By Lauren Crum  Email Lauren

Some accountants compare a business’s budget to a roadmap or GPS directions. They use this analogy because your budget guides you towards your goals. If you don’t have a budget, your business probably won’t get to where you aspire it to be.

Now is the time to create your budget for 2016. The first step is to estimate your revenue for the coming year. The easiest way to do this is to take your sales from 2015 and incorporate price increases and trends you expect to encounter in 2016. The estimate you develop will be your target revenue for the year. It should be ambitious but also realistically achievable.  

The next step is to project your operating costs. These can be pulled directly from your profit and loss statements (P&Ls). Costs are either fixed, variable or semi-variable. Fixed costs will remain the same whether sales rise or fall so they are the easiest to incorporate in your budget. Some examples of fixed costs are rent, depreciation, and insurance.

Variable costs are completely dependent on sales. Some examples are royalties, labor costs and manufacturing costs. You can calculate these costs as a percentage of prior year sales when creating your new annual budget.

Semi-variable costs are fixed to some degree, but also increase with sales. An example of this is overtime pay. Semi-variable costs are the hardest of all the expenses to project so it’s a good rule of thumb to always be conservative when estimating.

Once you subtract your projected operating expenses from your estimated sales, you’ll arrive at your projected profits for the year. With these estimates, you can plan for the coming year and make important decisions like whether you can purchase new equipment, move to a bigger location, add staff, or give your employees bonuses or raises.

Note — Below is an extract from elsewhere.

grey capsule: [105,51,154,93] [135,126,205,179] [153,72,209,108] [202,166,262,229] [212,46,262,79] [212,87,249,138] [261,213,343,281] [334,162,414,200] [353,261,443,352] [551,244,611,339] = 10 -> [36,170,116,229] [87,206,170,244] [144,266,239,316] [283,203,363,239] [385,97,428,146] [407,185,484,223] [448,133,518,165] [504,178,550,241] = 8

A budget should be created at least every year. Most budgets are divided into 12 months and have blank columns next to your estimates that can be filled in with actual results as the year progresses. You may want to consult an accountant when preparing a budget or you can attempt it yourself using software or online resources (Microsoft offers a number of resources for creating a budget). Just remember that it's important to use realistic figures and make adjustments throughout the year.